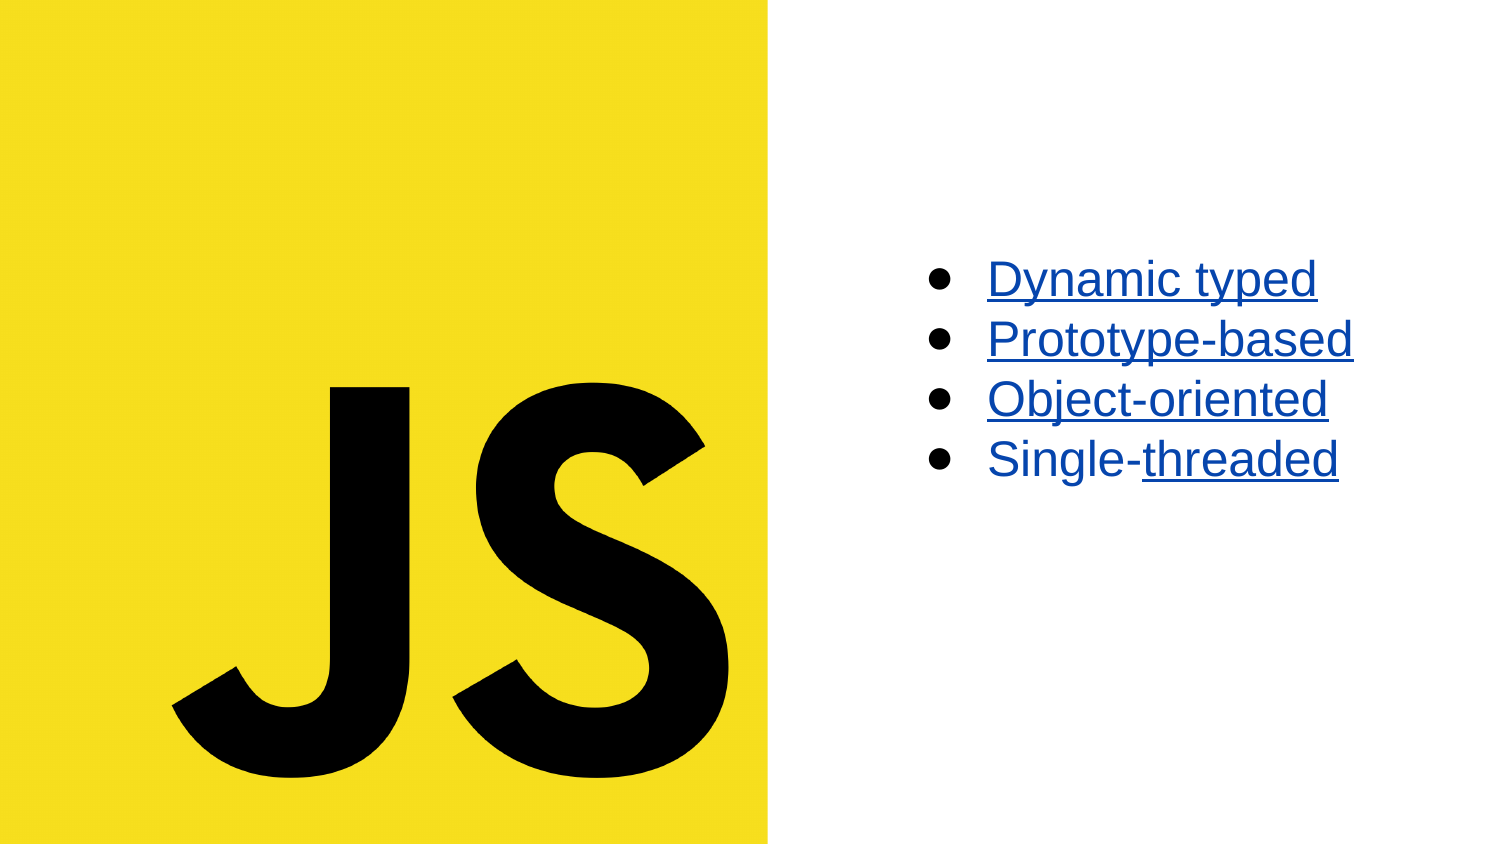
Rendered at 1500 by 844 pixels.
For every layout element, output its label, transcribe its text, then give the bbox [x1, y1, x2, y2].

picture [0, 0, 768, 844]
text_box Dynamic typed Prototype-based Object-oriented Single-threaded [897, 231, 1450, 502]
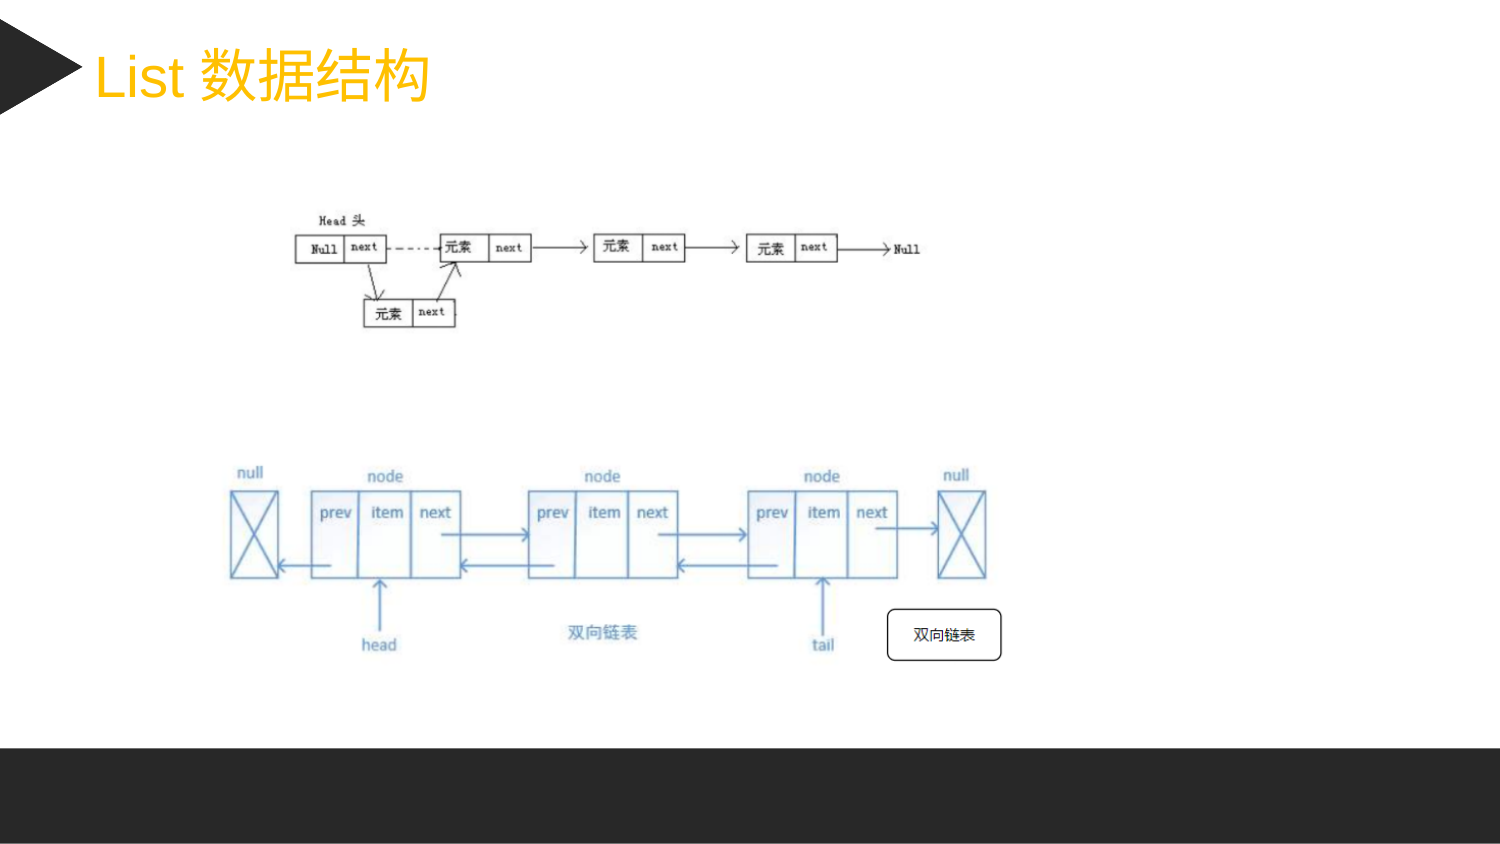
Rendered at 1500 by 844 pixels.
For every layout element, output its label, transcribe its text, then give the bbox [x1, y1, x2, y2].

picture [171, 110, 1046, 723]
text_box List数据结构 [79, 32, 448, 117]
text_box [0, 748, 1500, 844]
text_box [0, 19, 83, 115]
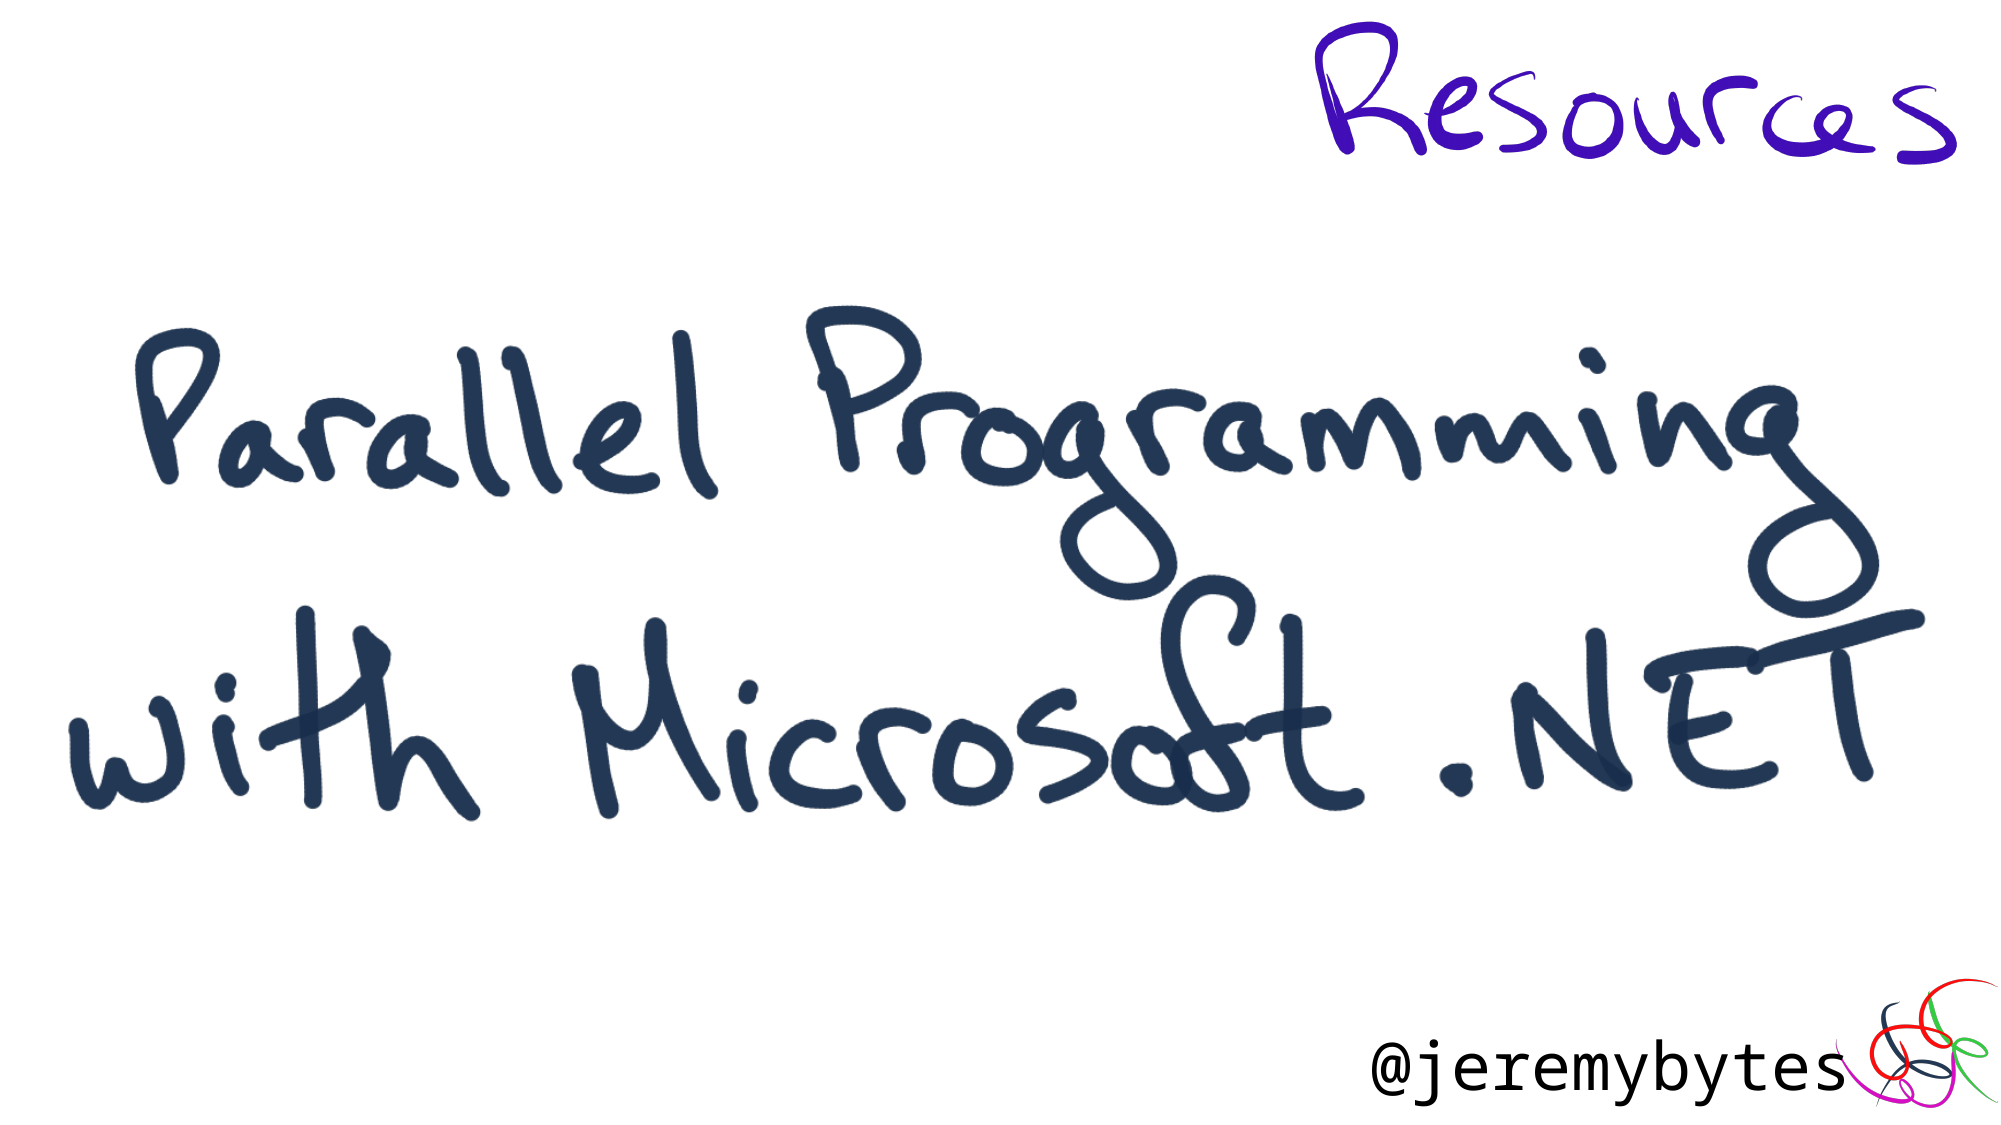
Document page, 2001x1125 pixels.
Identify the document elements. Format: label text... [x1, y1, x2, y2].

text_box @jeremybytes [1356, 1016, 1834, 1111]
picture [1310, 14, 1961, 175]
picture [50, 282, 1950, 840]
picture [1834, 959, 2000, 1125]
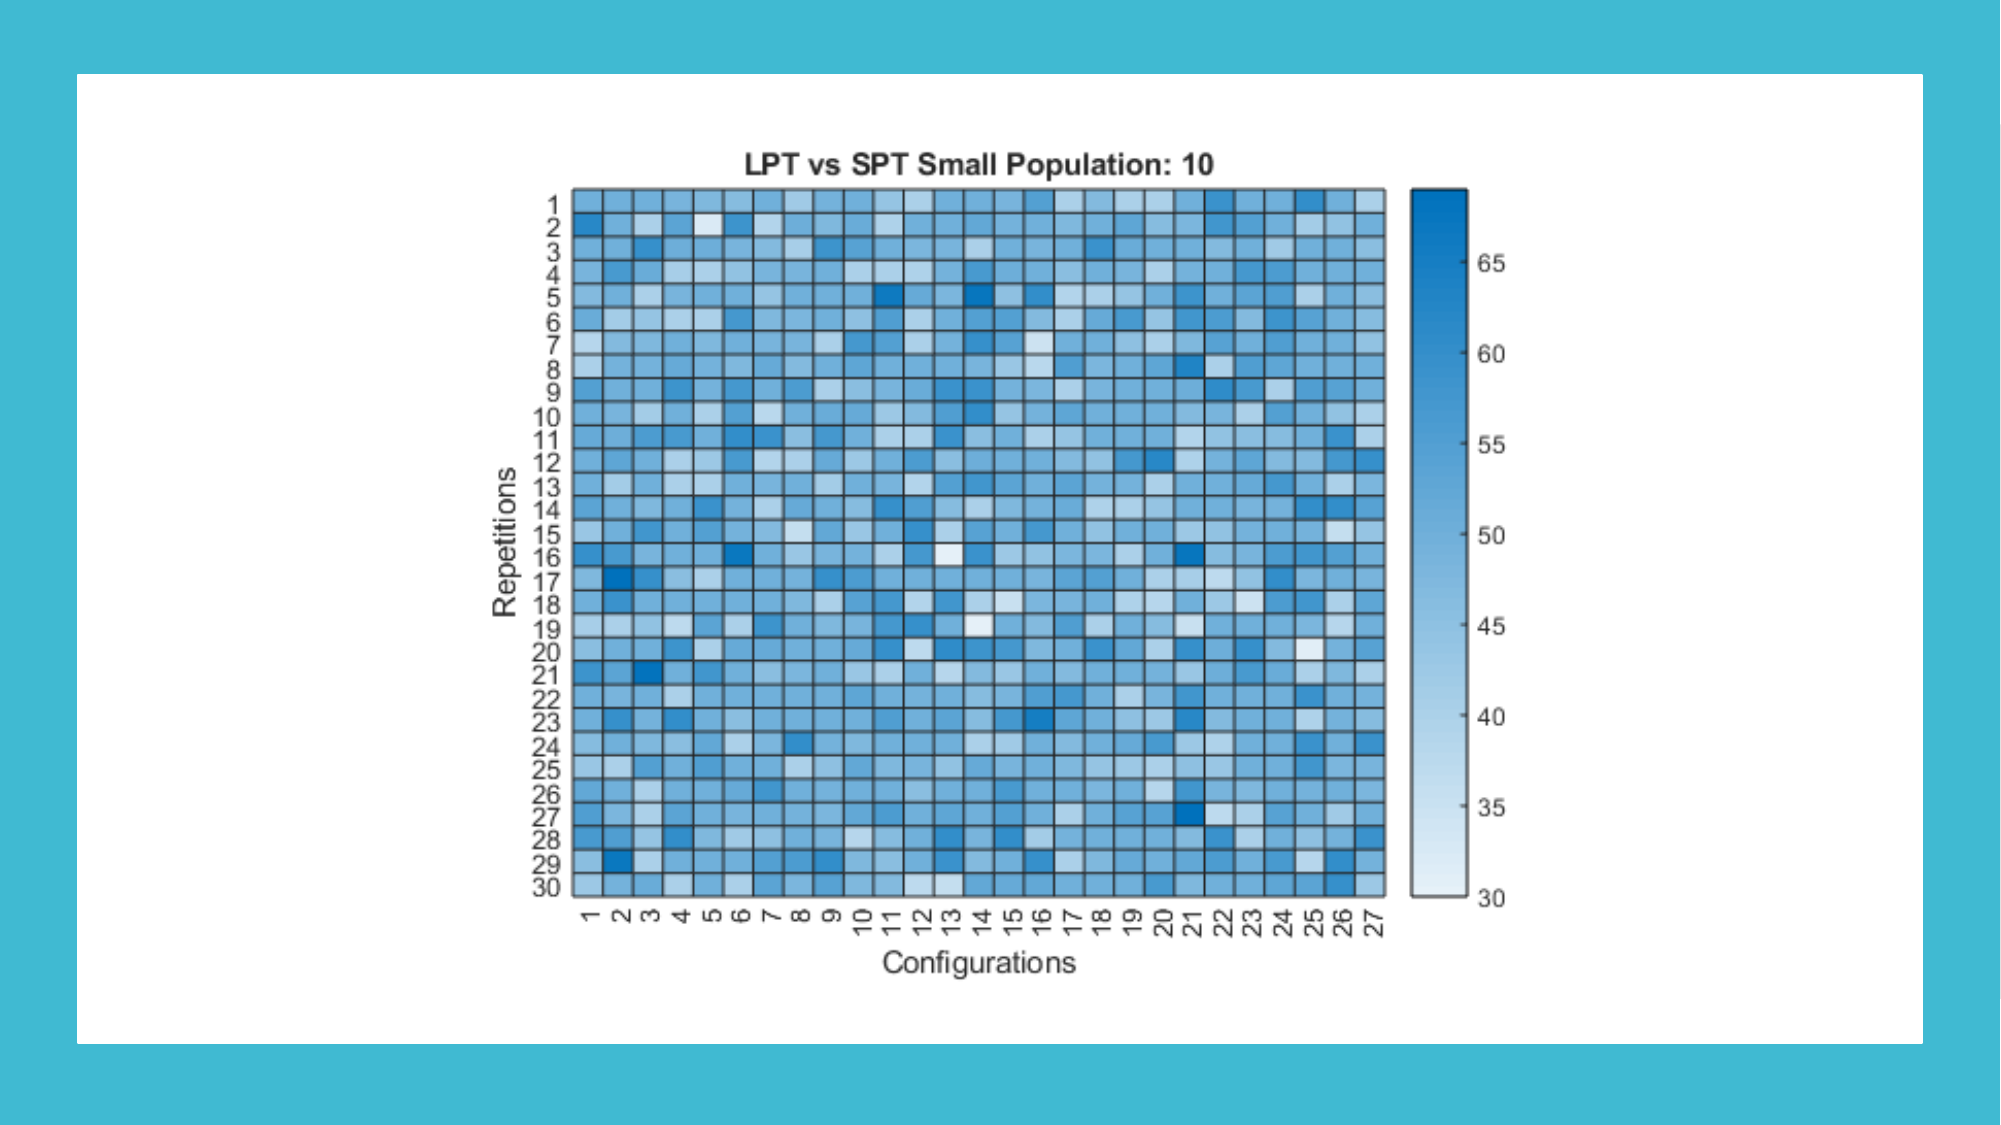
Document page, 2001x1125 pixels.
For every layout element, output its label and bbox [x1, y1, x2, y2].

How to complete this task: Restate all of the material above word for word. Pictures do not belong in it.

The completed task:
Rendered at 1500 by 844 pixels.
For every layout element, output its label, transcribe its text, then give the bbox [x1, y1, x2, y2].

picture [0, 0, 768, 844]
text_box Dynamic typed Prototype-based Object-oriented Single-threaded [897, 231, 1450, 502]
Rendered at 1500 by 844 pixels.
For every layout element, output its label, transcribe its text, then give the bbox [x1, y1, x2, y2].

picture [171, 110, 1046, 723]
text_box List数据结构 [79, 32, 448, 117]
text_box [0, 748, 1500, 844]
text_box [0, 19, 83, 115]
Document page, 2001x1125 pixels.
Identify the document elements. Format: label text... [x1, y1, x2, y2].

text_box @jeremybytes [1356, 1016, 1834, 1111]
picture [1310, 14, 1961, 175]
picture [50, 282, 1950, 840]
picture [1834, 959, 2000, 1125]
Document page, 2001x1125 pixels.
For every layout element, output its label and bbox [x1, y1, x2, y2].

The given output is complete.